Se quindi il miglioramento delle strumentazioni in uso permette di avvicinarsi sempre di più al concetto di giustizia, è giusto riaprire processi ormai chiusi per verificare, con nuove possibilità, gli elementi emersi già anni prima.
Cos’è cambiato nell’ultimo periodo?
Dalla metà degli anni Novanta il pubblico si è interessato sempre di più a vicende di questo tipo. Gli indagati hanno iniziato a rilasciare interviste e i luoghi dei delitti sono diventati famosi proprio per i fatti efferati accaduti, si pensi a Garlasco, Novi Ligure, Cogne, Arce. Il dibattito pubblico si è acceso. Oggi, non ci si interroga più su come sia stato possibile commettere simili crudeltà, ma su chi sia il vero colpevole, su quali risultati si basano le prove scientifiche, su quali sono le linee di difesa dei rispettivi avvocati. Tutti si sentono autorizzati a rendere pubblica la propria interpretazione dei fatti, l’attenzione dell’opinione pubblica per casi come questi è quasi morbosa. Anche i Tribunali hanno iniziato a comunicare con maggiore frequenza rilasciando interviste e dichiarazioni. Quel che è certo è che la giustizia fa, come sempre, il suo corso e le molteplici opinioni non intaccano in alcun modo l’operato della Magistratura.

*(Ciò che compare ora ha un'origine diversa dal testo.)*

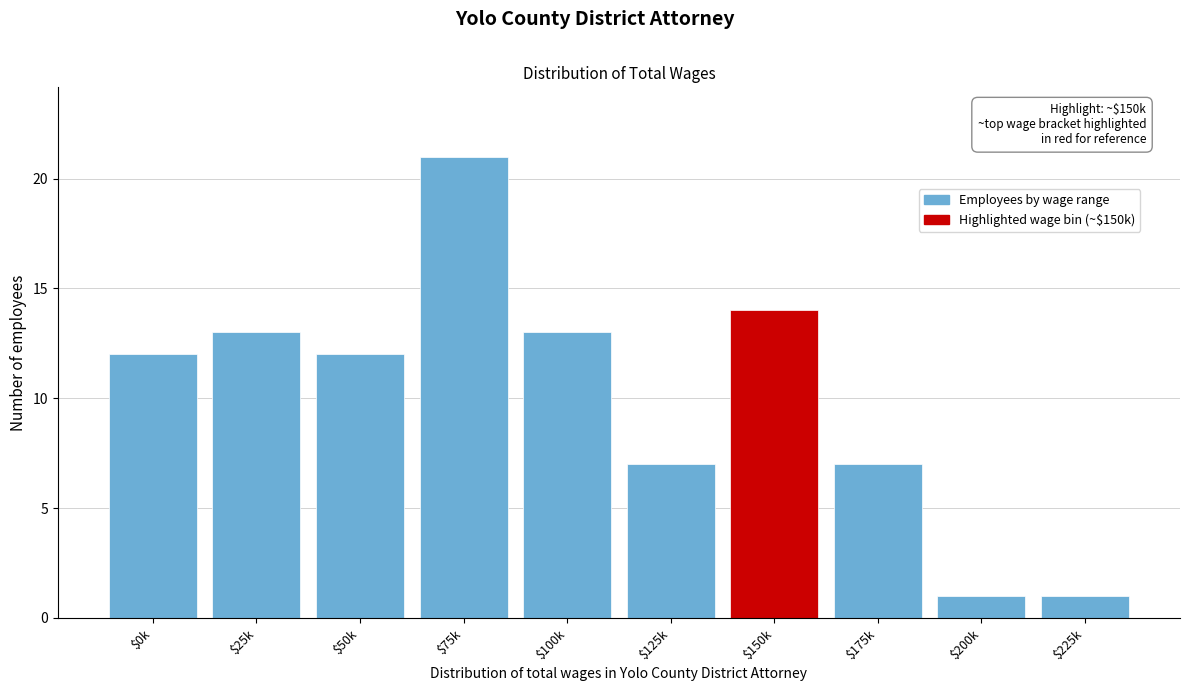

Reading left to right, transcribe all the data shown in this chart.

12	13	12	21	13	7	14	7	1	1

Quali ricadute hanno le sentenze sugli attori in causa?
È inevitabile che le scelte della Magistratura abbiano delle ricadute. Basta ascoltare le parole dei familiari interpellati in corrispondenza della riapertura di alcuni casi diventati famosi negli ultimi anni. Se ci si concentra sulle parti lese, le vittime o le loro famiglie, è ovvio che queste chiedano giustizia.

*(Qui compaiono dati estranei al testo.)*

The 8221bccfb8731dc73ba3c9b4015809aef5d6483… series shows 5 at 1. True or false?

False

Tuttavia, una sentenza o una condanna non è in grado di rimarginare ferite o dolori,
la maggior parte giudica la pena sempre troppo bassa.

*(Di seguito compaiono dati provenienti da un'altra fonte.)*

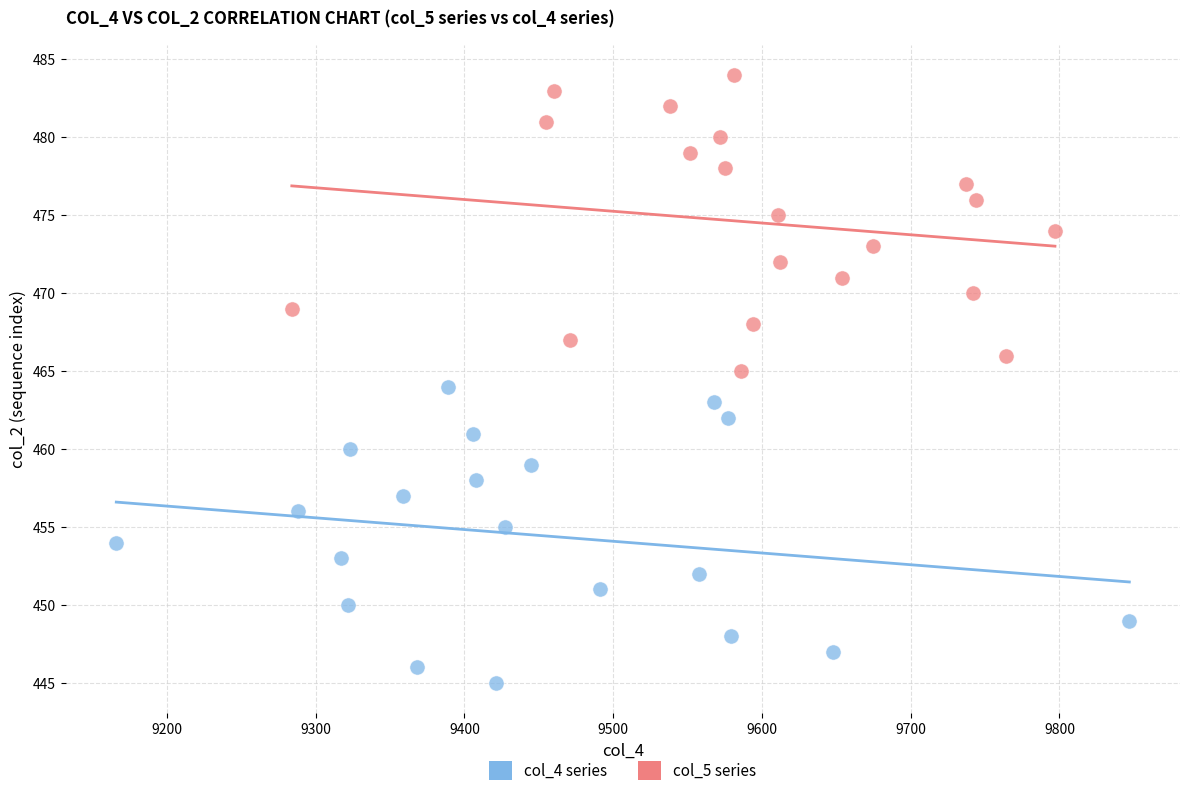

What are all the series names shown in the legend?

col_4 series, col_5 series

Quali sono i loro bisogni?
Non solo giustizia, serve dell’altro. Tutti hanno bisogno di dare un senso a quanto accaduto. Molti lo trovano trasformando il dolore in qualcosa di costruttivo, affinché quanto successo a loro non possa più accadere a nessuno. Così nascono associazioni che uniscono i familiari delle vittime. In Italia è accaduto all’indomani di molte stragi. Sono molti gli innocenti che subiscono una condanna ingiusta ma la regola resta la stessa: meglio dieci colpevoli liberi che un innocente in galera.